AUGUSTA, Ga. — When we pick winners at this yearly invitational, we work our way down a checklist. Typically, it’s the checklist. We search for certain things like a favorable history at Augusta National or a recent run of good form. Maybe we scour the statistics for a figure that helps it all make sense.
Then we do one more thing: we imagine the ceremony.
We imagine Augusta National chairman Billy Payne toting the microphone on a fading Sunday evening, introducing the newest champion in green. We imagine the punny newspaper headlines to follow. We ask ourselves, Can this pick actually win a green jacket?
And so, in the curious case of Rickie Fowler, we envision the contradiction of a green jacket hung over blaze orange shoulders and ask: Can Rickie Fowler actually win the Masters? The answer, most obviously, is of course he can.
His course history shows layers of success.

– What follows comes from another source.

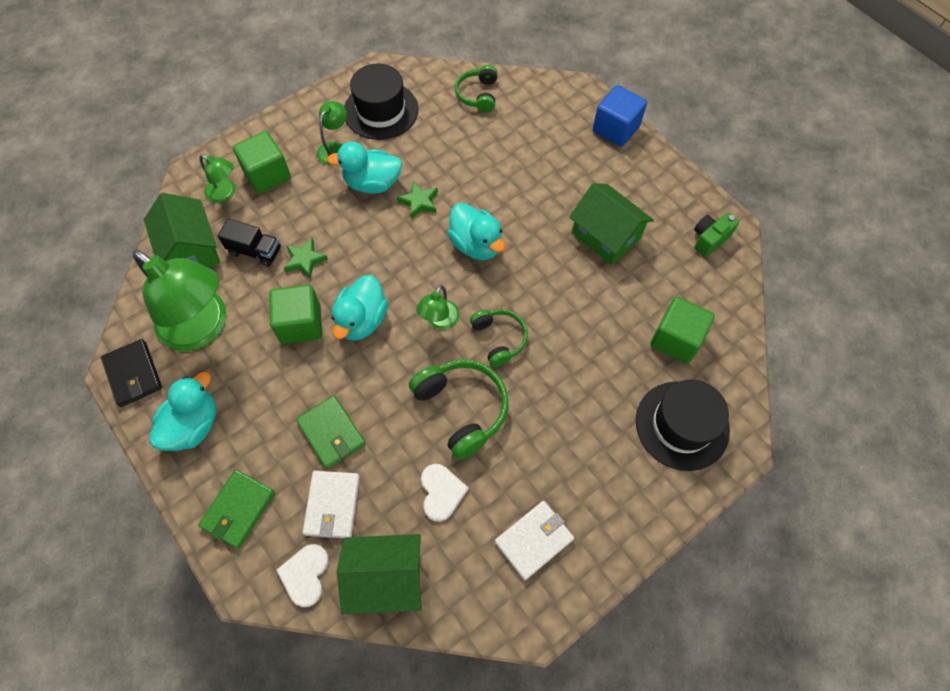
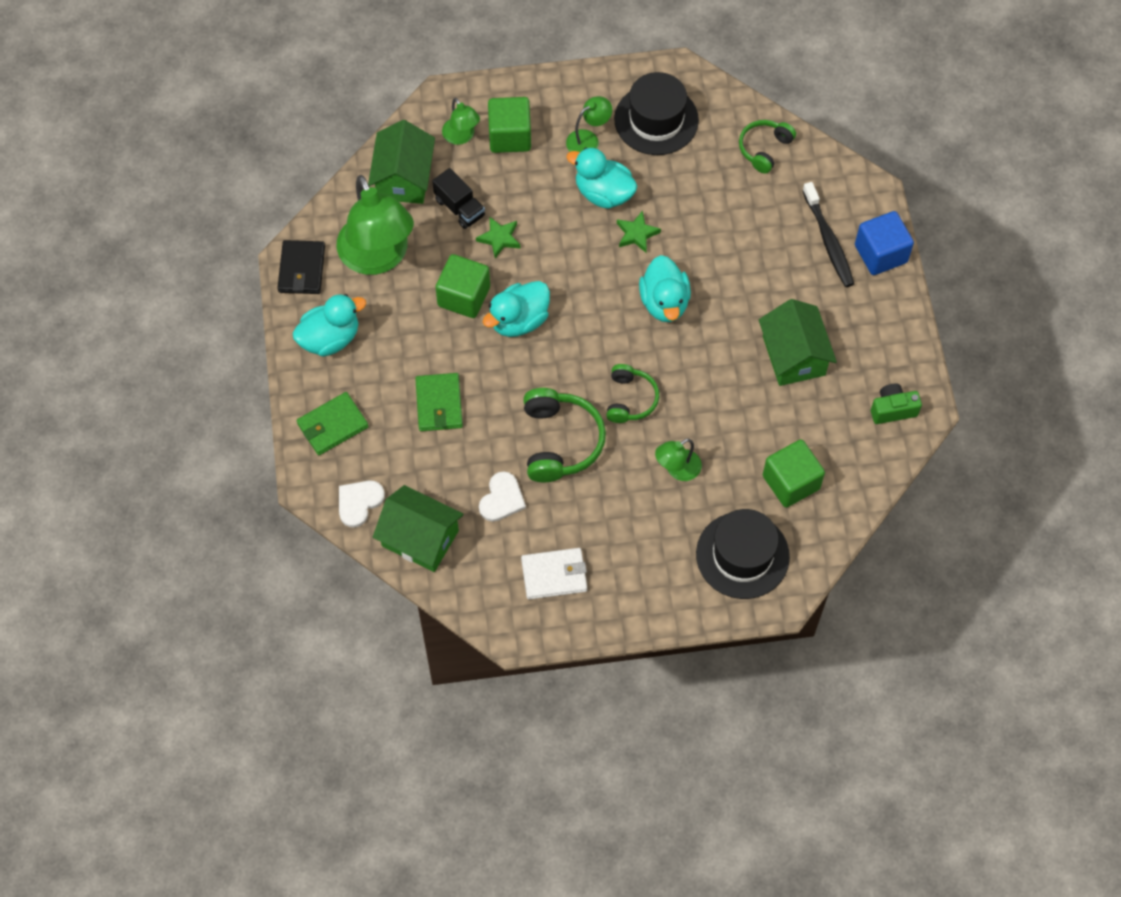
camera: 30 degrees right, 0 degrees up
(332, 505) = (408, 462): white wallet -> none
(439, 321) = (587, 356): green lamp -> green lamp (677, 469)
(571, 138) = (828, 241): none -> black toothbrush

Despite a missed cut last year, he was T12 in 2015, T5 in 2014 and made three more cuts in the years prior. His recent form shows four top 10s in just seven events, a victory at the Honda Classic and a T3 in Houston last week. Finally, if stats are your standard for reasoning, Fowler’s tee-to-green game (4th on Tour) has never been better during past trips down Magnolia Lane, and his putter is as good as ever (9th in strokes gained: putting).
The only other time his game has been this good entering the Masters was last season. What happened? Well, his first drive flew into the pine trees right of the fairway. His next shot punched one of those pines and ricocheted across the fairway. By the time he had a chance to breathe, he was tapping in for double bogey and headed toward a first-round 80. It was the first missed cut of his Masters career.

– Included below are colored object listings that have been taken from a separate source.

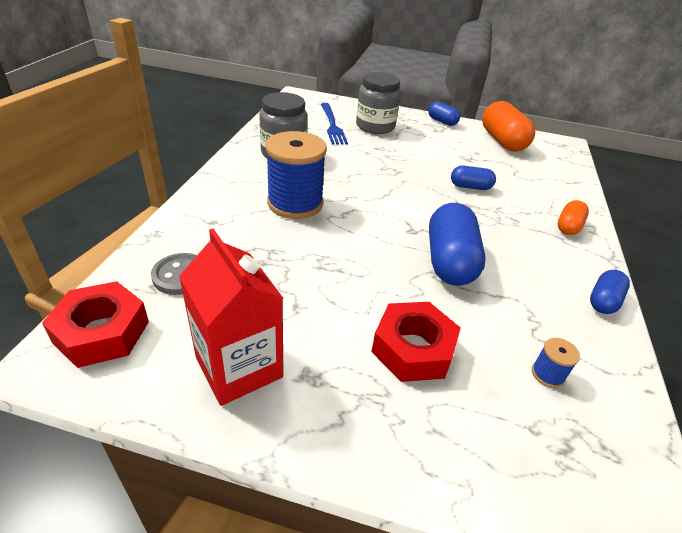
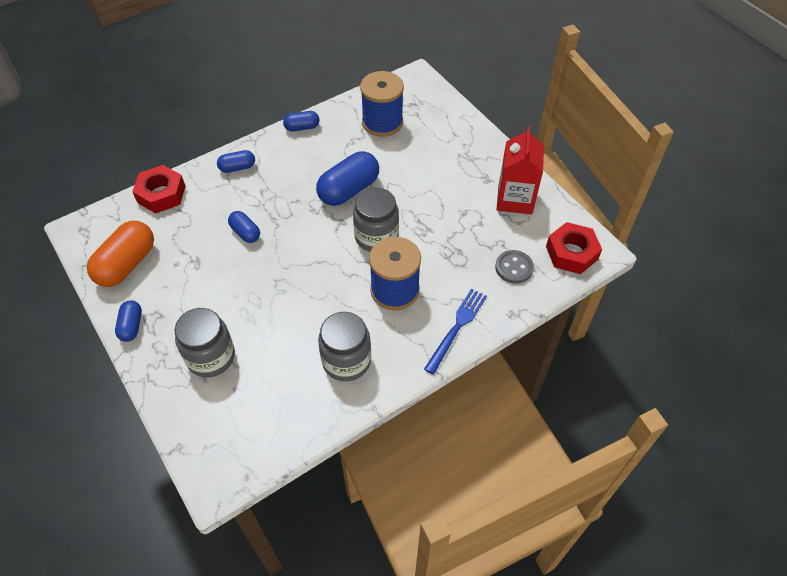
camera: 135 degrees left, 15 degrees up
(332, 125) = (250, 385): blue fork -> blue fork (457, 328)
(363, 234) = (376, 237): none -> grey jar
(413, 349) = (428, 163): red nut -> red nut (161, 194)
(547, 374) = (382, 122): blue spool -> blue spool, size x2.42
(568, 227) = (237, 168): orange capsule -> blue capsule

“I know this golf course too well now to really make those mistakes that I did last year,” Fowler said Monday during the first press conference of the week. “I really kind of had to kick myself in the butt because I should have been playing on the weekend, even with making a couple mistakes.”

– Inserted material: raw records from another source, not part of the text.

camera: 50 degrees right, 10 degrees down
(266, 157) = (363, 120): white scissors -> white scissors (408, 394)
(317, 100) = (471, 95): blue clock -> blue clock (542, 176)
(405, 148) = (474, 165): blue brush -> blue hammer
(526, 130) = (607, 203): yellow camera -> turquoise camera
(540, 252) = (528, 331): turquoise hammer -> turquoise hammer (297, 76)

And therein lies the reason we ask ourselves if our pick can truly get it done. Luck can burn the checklist to ashes. For now, all we can do is ask: can Rickie Fowler stave off bad luck, double bogeys and more long enough to create that blaze orange-forest green collage? He’s made double or worse 10 times in his six appearances, and when you combine the 80 rounds played by the last 20 Masters champions, you’ve got a total of just three double bogeys.
Still, the question seems unfairly premature. Phil Mickelson didn’t win here until age 33. Ben Hogan didn’t win here until 38. Just use the non-champion list headlined by Norman, Price, Miller, Els and a number of other hall-of-famers as evidence. Golfers of supreme talent will play the Masters dozens of times without winning it. All their lives they’ve been the exception, but a needle-thin difference between winning and losing reduces them to the rule.
It doesn’t happen for everyone at the Masters. But for Fowler—one of the most talented and broadly skilled players in the world, who just so happens to check all the boxes on the Masters checklist—it has never made more sense than it does right now.